One of the classics played by the Cane Cutters is La valse du vacher (The Cowboy Waltz). Joe Hall may not have to grab his cape and spurs and ride off like the song says, but he does recognize his Creole cowboy heritage.“My dream,” says the thoroughbred owner with a wistful grin, “is to run a horse in the Kentucky Derby.” As an equine entrepreneur, he plans to start his own broodmare business. In this land of horse racing, trail rides, and the “gallop” of Zydeco, it all just makes good horse sense.
Joe Hall’s dreams are needed inspiration to local youth who are drifting away from the tried and so true old ways.
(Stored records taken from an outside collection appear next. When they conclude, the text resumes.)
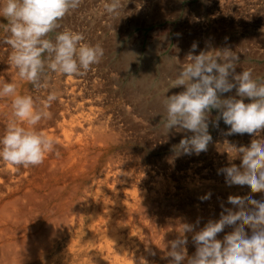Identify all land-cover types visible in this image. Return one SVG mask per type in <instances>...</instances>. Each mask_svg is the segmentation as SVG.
Returning <instances> with one entry per match:
<instances>
[{
    "label": "bare ground",
    "instance_id": "bare-ground-1",
    "mask_svg": "<svg viewBox=\"0 0 264 264\" xmlns=\"http://www.w3.org/2000/svg\"><path fill=\"white\" fill-rule=\"evenodd\" d=\"M96 5L98 3L93 6L96 7ZM98 12L100 13L101 11ZM75 17L77 18V15ZM99 18V16L96 18V28L100 26ZM115 22H117V19ZM104 25L103 23V27ZM6 27L7 21L3 17H0V37L5 36L6 33L8 34L5 30ZM111 28L113 29L114 27ZM93 29L92 31H96V29ZM104 31L107 33L105 29ZM85 33H88V31ZM113 35L115 36V34ZM93 37L95 36L93 35ZM1 44L3 43L1 42ZM1 44L0 83H18L19 94L33 97L38 107H42V102L52 92L57 94V99L47 109L51 113V118L41 120L35 126L37 131L42 132L55 141L53 152L47 155L44 162L37 166L24 167L22 165L13 166L0 160V264H170L171 258L167 257V251L169 250L171 241L185 235L188 240L186 245L187 251L192 246L195 247L192 241L194 233L184 234L182 231L183 224L195 225L199 219V225L195 228V231H199L209 220H217L211 217L201 226L205 216L207 217L208 214L209 217L211 213L215 216V214H219L218 212H222L224 208H230L234 211L238 210V208L228 203L230 195H226L227 197L224 196V200L217 201L215 199L216 205H214L218 207L217 209L201 211L200 205L192 208L187 202V211L182 214V207L178 205L181 201L179 202L176 198L178 194L177 185L172 184L171 177L165 171L167 166L165 167L164 164L152 166L149 155L145 154L146 156L143 161L138 155H133L130 152L131 149L128 150L125 144L127 142L126 139L129 138L127 131L132 126L135 129V121L139 116L138 111L141 112L146 107L144 105L145 102H143L146 91L143 88L136 91L137 88L134 90V87L131 85V92H129L120 83H115L119 88H114L116 93L119 91L118 93L122 94L125 91L128 99L130 98V104H132H129L130 106L123 105L121 112L117 111V107L107 106L108 102L106 103L105 98L107 96L105 86L107 85L104 86L103 82L93 79L94 77L89 78L90 80L93 79L90 81L87 78L88 76L86 77L84 74L77 75L76 77L72 76L68 80L66 79L67 82L65 81V83H62L59 80L60 78H58L53 84H43L40 88H36L29 82L19 81L17 70L9 64L7 60L9 55L7 56V50H2ZM124 60L126 61V59ZM108 69L105 72H108ZM96 72L95 74L98 75L99 73L97 74ZM109 72L108 76H110L111 80H117V75L119 74L114 73V70ZM105 74L103 73L104 79L108 77ZM99 79L101 78L99 77ZM161 79L163 78L161 77ZM118 80L120 81V79ZM49 81L52 82L53 80L49 79ZM138 82H140V79ZM161 83L163 82L161 81ZM106 84L109 83L107 82ZM136 85L139 86L140 84ZM142 86L144 87L145 84ZM159 88L161 89V86ZM122 95L124 96V94ZM162 96L160 94L158 99L162 100ZM149 98L147 99L149 100ZM161 100H157L158 103L160 101L161 104ZM154 103L156 102L154 101ZM119 105H122V103ZM162 105L159 107L162 108ZM11 111V98H0V137L4 135L7 124L12 119ZM150 113H152L151 110ZM141 114V119H144L146 114H144V111ZM137 123H140V121ZM149 132L148 134H150ZM134 133L137 134L136 132ZM143 133L145 134L144 131ZM147 135L145 136L147 137ZM138 136L137 138H139ZM152 136L150 137L153 140L151 141L153 144H156L157 140L164 141L166 138H169L168 136L165 138L164 131L161 128L155 135L152 134ZM230 137L232 138V135H226V139L231 140ZM214 141L212 142L214 143ZM244 142H247V138ZM250 144L251 142L246 144V147L250 146ZM148 146L145 145L146 151L149 148ZM224 149L222 150L223 152ZM161 156L159 155L160 160ZM169 158H172V156ZM191 158L193 159V156ZM155 162L153 163L155 164ZM175 162L173 163L176 164ZM216 166H220L219 163ZM195 168L181 174L183 183L187 182V185L184 187L185 191L192 186L199 185L200 182L203 183L202 179L204 176L198 175V170ZM223 181H225V177ZM203 185L207 186L208 183H204ZM234 196L245 197L240 193ZM248 196L256 200H264V193H251ZM215 200L213 201L215 202ZM175 204H177V207ZM223 236L224 232H221L217 235V239L222 240Z\"/></svg>",
    "mask_w": 264,
    "mask_h": 264
},
{
    "label": "clouds",
    "instance_id": "clouds-1",
    "mask_svg": "<svg viewBox=\"0 0 264 264\" xmlns=\"http://www.w3.org/2000/svg\"><path fill=\"white\" fill-rule=\"evenodd\" d=\"M81 3L82 0H0V17L7 21L5 30L9 33L5 42L12 49L9 64L17 70L19 81L40 88L48 72L72 77L99 63L103 48L83 43L82 33L66 29L57 32L54 40L49 38L60 27L58 22ZM119 7V0L105 5L108 13ZM196 49L194 42L187 55L189 62L181 67L170 87L182 86L184 90L164 95L162 100L164 112L159 124L164 134L168 136L173 130L191 133L172 146L177 158L207 151L213 139L208 129L214 109L219 114L213 126L218 128L220 119L230 126L224 135L247 133L259 137L264 132V79L253 78L251 69L237 74L239 57L228 48L216 55H211L212 51L194 54ZM18 87L15 82L0 83V98H11L12 110V119L0 137V160L13 166H37L53 152L55 141L35 126L51 118L47 109L57 94L50 93L38 107L33 97L19 94ZM233 89L235 96L222 98ZM245 98L251 102L245 103ZM229 146L241 163L223 167L218 174L224 175L228 186L247 185L251 193H264V139H253L247 147ZM210 196L209 192L200 199ZM228 203L238 210L224 208L218 220H209L199 231H195L199 219L195 225L183 224L184 234L194 233L195 253L188 257L187 237H178L170 242L167 251L170 264H264V200L230 195ZM227 226L234 230L223 240L217 239ZM245 226L251 229L250 235Z\"/></svg>",
    "mask_w": 264,
    "mask_h": 264
},
{
    "label": "rangeland",
    "instance_id": "rangeland-1",
    "mask_svg": "<svg viewBox=\"0 0 264 264\" xmlns=\"http://www.w3.org/2000/svg\"><path fill=\"white\" fill-rule=\"evenodd\" d=\"M96 3H98V5H96V7L93 6ZM110 3H112V0H82V3L80 4V6L76 10H74L73 12L70 11L66 15V17H64V20L62 19V20H60V22H58L61 27L56 29V31L53 32V34L50 33L49 38L54 40L56 33L59 31L61 32V31H64L66 29L71 30V31L74 30L73 32L82 33L84 35L85 41H83V43L88 42V44H91V45L99 44L103 48L104 55L100 59L99 63L92 65L89 69L90 71L88 70L86 73H84V76H86V77L88 76L87 77L88 79L94 77L93 79H96V80L98 79L101 82H103L104 86L107 85V86H105V89L108 92V93L106 92L107 96L105 97L106 103L108 102L107 106H112V107L114 106V108L117 107L116 108V109H118L117 111L121 112L122 111L121 107L123 105H125V104H126L125 106L132 105V104H130L131 103L130 98L128 99L127 93L125 91L122 90L123 91L122 94H124L125 98L122 94L118 93L119 91L116 93L114 88H117V89H119V88L117 87V84H115V83H120L123 87L127 88V90L129 92H131V85L134 87V90L137 88L136 91L140 90V88H141V90L143 88L146 91L144 94V100L145 101L143 100V102H145L144 105L146 107L144 110H142V111H144V114H146V115H145L144 119H141L142 111L141 112L138 111V114L140 117L138 116V118L135 121V129H134V126H132L133 128L131 127V129L127 131L129 134L128 135L129 138L126 139V141L128 143L126 142L125 144H126V147L128 148V150L131 149L130 152H132L133 155H138V157L143 161H144L145 156L149 155V158L151 157L150 158V164L152 166H154V165L160 166V164L161 165L164 164L165 167L167 166L165 171H167V173L171 177L172 184L177 185L178 194H177L176 198L179 200V202L181 201L180 203H178V205H180L182 207V214L185 211H187V204H190L189 206H191L192 208H194L197 205H200L201 211H206V209L207 210H212L215 208L217 209L218 207L215 206L216 200L217 201L221 200V199L224 200L225 199L224 196L227 197L229 195L232 196L233 194L236 195V194L240 193L243 196L247 197L249 194H251V190H249L248 186H239V185L228 186L226 184V182L223 181L224 175L218 174L216 172H218V170H217L218 168L220 169L223 167L231 166V164L236 163L237 166L240 165L241 161H240L239 156L235 158V156H237L236 155L237 152L235 150H233L229 146V144L234 145L237 148H239L241 146L246 147V144H248L249 142H251V140H253L255 138L256 139L257 138L258 139H264L263 138L264 132H261L259 137H256L254 135H250L247 133H245V135L243 134L244 136L241 134H233L232 138L230 137L231 140H228V139H226V135H224V133L227 132L226 130H229L230 126L225 125V123L223 122L222 119H220V121H219V127L218 128L213 126L212 121H214L215 118L217 117V115L219 114L218 111L214 109L210 113L209 129H208L209 133L211 132L210 134H211L213 140H215L214 143L213 142L209 143L208 149H207L208 152L207 151L203 152L204 154L201 152L199 155H196V154L181 155L180 157L184 161L179 157L178 158L175 157V155L172 151V146L178 144L180 142V140L185 135H188L189 133H183V134L177 133L178 134L177 135L175 133V131L173 130V134H171L172 132L168 134L169 138H166L167 136L165 135L166 140H164V141L163 140H157L156 144H153V142H151V141H153L151 139V137H153L152 134L155 135V133L160 128L163 129L162 125H160L159 122L162 118L161 115L164 112V109H163L164 107H163L162 103L160 104V101H159V103L157 101V100H161V99H158L159 95L160 94L163 95L162 96V100H163L164 95L170 96L172 94H178L179 92L184 90V89H182L183 87H181V88L176 87L178 89L170 88V87H171L172 82L177 78V75H178L181 67L184 64L189 62L187 59V55L189 54V52L191 50V46L194 42L197 44V49H196L194 54H199L201 51L210 50V51H212L210 53L211 55H214V54L216 55L219 52V50H222L224 48L230 49L231 51H233V53L235 55H237L239 57V62H238L237 68H236L237 74L242 72L243 70L251 69L252 74H253V78L264 79V0H119L121 8L120 7H119L120 9L118 8L119 12H118V10L115 11L117 13L113 12L114 14L113 13L110 14V13L106 12L105 5L110 4ZM98 11H101V12L99 13ZM106 14L109 17L111 15L112 16L109 18ZM76 15H77V18L75 17ZM95 15H97V16H95ZM104 15H106V16H104ZM98 16L100 17L99 18L100 23L98 22L100 25L99 26L100 29L96 28V24H95V23H97L96 18ZM117 16H119V17H117ZM88 17H89V19H88ZM85 19H87V20H85ZM100 19H101V21H100ZM116 19H117V22H119V23L115 22ZM88 20L90 21V23ZM64 21H66V22H64ZM76 21L79 23H77ZM121 22H122V24H121ZM88 23H89V25L87 26ZM103 23L105 24L104 27H103ZM82 25H84L83 26L84 29H83ZM62 26H63V28H62ZM73 26H75L74 27L75 29L73 28ZM78 26H80L81 28ZM89 26H90V28H89ZM109 27H110V29H109ZM111 27H114V28L112 29ZM93 28L96 29V31ZM103 28L106 30L107 33H105ZM92 29L94 31H92ZM79 30H80V32H79ZM84 30H86L85 32L88 31V33L90 35L88 33H85ZM112 33L115 34V36ZM93 35L95 37H93ZM8 36H9V33L8 34L6 33L5 36H2L3 38L0 37V44H1V42L3 43V44H1L2 50L3 49L5 51L7 50V52H6L7 56L8 55L10 56L11 55L10 52L12 51V49L5 42ZM210 36H212V37H210ZM97 37H100V38H97ZM88 39H90V40H88ZM91 40L94 42V44H92L93 42ZM97 40H98V42H97ZM95 41H96V44H95ZM100 41H101V43H100ZM213 42H215V43H213ZM205 44H207V46H205ZM211 45H212V47H211ZM214 45L217 47H215ZM9 49H11V50H9ZM216 49H217V51H216ZM9 56L7 57L8 61H9ZM124 59H126V61ZM122 64H124V65H122ZM161 68H163V69H161ZM107 69L109 71L114 70V73L119 74V75H117V80L113 79V81H115V82H113L111 80L110 76H108L110 74V72L109 71H108L109 73L105 72V71H107ZM96 70H97V72H96ZM122 70H123V72H122ZM125 70H126V72H124ZM95 72L97 74L98 73L99 74L96 75ZM103 73L104 74L107 73V74H105L106 76H108V77L105 76L106 79H104ZM140 73H142V74H140ZM50 74L52 75V77ZM54 74H57V75H54ZM137 74L139 75L138 77H137ZM142 75L144 76L143 78H142ZM55 76H57V77H55ZM119 76H121V77H119ZM49 77H51V78H49ZM64 77H65V75L61 76V74H58V73L48 72L47 76H45L43 78L44 81L42 82V86H43V84L44 85L53 84L58 80V78H60L59 80L62 83H65V81L67 82V80L69 78H71V77H67V76L65 78ZM74 77H76V76H74ZM99 77L102 80L99 79ZM148 77H150V78H148ZM161 77L163 79H161ZM165 78H166V80H165ZM49 79H52L53 81L50 82L51 80L49 81ZM118 79H120V81ZM139 79H140V82L137 83V81H139ZM229 79H231V77ZM92 80H90V81H92ZM110 81H111V83H110ZM141 81H142V85L145 84L144 87L141 85ZM161 81L163 83H161ZM46 82H47V84H45ZM107 82L109 84H106ZM120 84H119V86H120ZM136 84H140V85L138 86ZM115 85H116V87H115ZM160 86H161L162 90L159 88ZM153 88H155L156 90L155 89L153 90ZM174 89H176V91H174ZM109 90H110V92H109ZM111 90H112V92H111ZM158 90L160 93L158 92ZM152 91H155V92H152ZM177 91H179V92L177 93ZM168 92H170V93H168ZM111 93L113 96L111 95ZM114 93H116V94H114ZM150 93H152L151 94L152 96L150 95ZM116 95H118V96H116ZM110 96H112V97H110ZM229 96H235V89H233L229 93H224L222 95V98H227ZM147 98H149V100ZM156 98H157V100H155ZM237 99H239V97H237ZM122 100H124V101H122ZM162 100H161V102H162ZM154 101L156 103H154ZM120 102L122 103V105H119V104H121ZM244 102L249 103L251 101L248 98H245ZM154 105H156L158 107H156ZM161 105H162V108H160ZM150 106H152V107H150ZM157 108H158V110H156ZM159 108H160L161 112L159 111ZM152 109H154V110H152ZM150 110L152 111V113H150ZM145 111H146V113H145ZM147 114H149V115H147ZM139 121H140V123H137ZM136 123L139 125H137ZM149 124H153V125H149ZM144 126H145V128H144ZM149 126H151V127H149ZM150 130H152V131H150ZM143 131L145 132V134L143 133ZM134 132H136L137 134H135ZM148 132L150 134H148ZM131 133H133V134L130 135ZM141 133H143V134H141ZM180 134L182 137L180 136ZM137 135H139L138 136L139 138H137ZM145 135H147V137ZM190 135H191V133L188 136H190ZM148 136H149V138H148ZM176 136H178L179 138ZM144 137H145V139H144ZM242 138H244V139H242ZM246 138H247V142L245 143L244 141H246ZM216 140H217V142H216ZM221 140H222V142H221ZM226 140H228V141H226ZM150 142H151V144H150ZM170 143L172 144V146ZM243 143H245V144H243ZM165 144H167L168 146ZM145 145H149L148 146L149 148L147 151L145 149L146 148ZM213 145H214V148L216 150L213 148ZM142 146H143V148H142ZM228 147H229V149H227ZM223 149H224V152L222 151ZM211 150L214 151L216 154L214 155V152H212ZM151 152H155V153H151ZM219 153H221V154H219ZM161 154H162V156H161ZM159 155L161 156V160H160ZM200 155H202V156H200ZM204 155H206V156H204ZM171 156H172V158H169ZM192 156H193V159L195 158L194 160L191 158ZM157 158H159V159H157ZM197 158H198V160H196ZM230 159H231V162H230ZM156 160H158L159 162ZM193 161H196V162H193ZM214 161H215V163H214ZM153 162H155V164ZM173 162H175L176 164H174ZM171 163L173 166L172 168L174 170L171 168ZM218 163L220 166H216ZM183 164H187L188 168H187V165H183ZM194 168L198 170L197 171L198 175H200L201 177L204 176V178L202 179L203 183L200 182L199 185L192 186L191 188H188V190L185 191L184 187H185V185H187V182L185 181V184L183 183L182 178H181L182 177L181 174H184L185 172L190 171ZM178 169H179V171H178ZM207 171H209V172H207ZM210 173H211V175H210ZM212 173H214V174L212 175ZM206 175H208V176H206ZM204 183H208V185L205 186V185H203ZM199 191H200V193H198ZM209 192L211 193L212 197L210 196V198L206 199V200L200 199V197L207 195ZM221 195H222V197H221ZM184 197H186V198H184ZM183 199H185V200H183ZM212 199L213 200L216 199L215 202ZM190 201H192L193 203ZM175 205L177 207V204H175ZM218 213L219 214H215V216L212 213L210 214V217H209V214L207 215V217L205 216L204 221L201 223V226H203L204 225L203 223L207 222V220L211 217H212V219L218 220L220 218L221 212H218ZM233 230H234V228H232V226L225 227V229L223 231L224 236ZM245 231L249 235L251 234V229L248 228L247 226H245ZM224 236H223V238H224ZM223 238H222V240H223ZM194 253H195V247L192 246L187 251V255H188V257H191L194 255Z\"/></svg>",
    "mask_w": 264,
    "mask_h": 264
}]
</instances>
Whether he’s feeding his horses at 5:30 A.M., nailing down the all-important day job or sharing a cup of black Creole coffee with some old-timer, Joe is always thinking about the next generation and the urgency of making those connections. On the bandstand or in the stables, every chance he gets, he is reaching out to youth and passing on that drive … and he connects! “What’s wrong with these kids? They think I’m cool!” Joe knows cool.
For the man who can trace his family back to Africa, Joe Hall still has questions. In that overgrown burial site on the banks of the bayou, he asks, [I]“What happened? Why? Who are you? What is your name? Could we be related?”He explains, “These people never got the chance to have the indication that it was time to go home,” and so he plays for them. “I felt that it was time for them go home, sweet home.”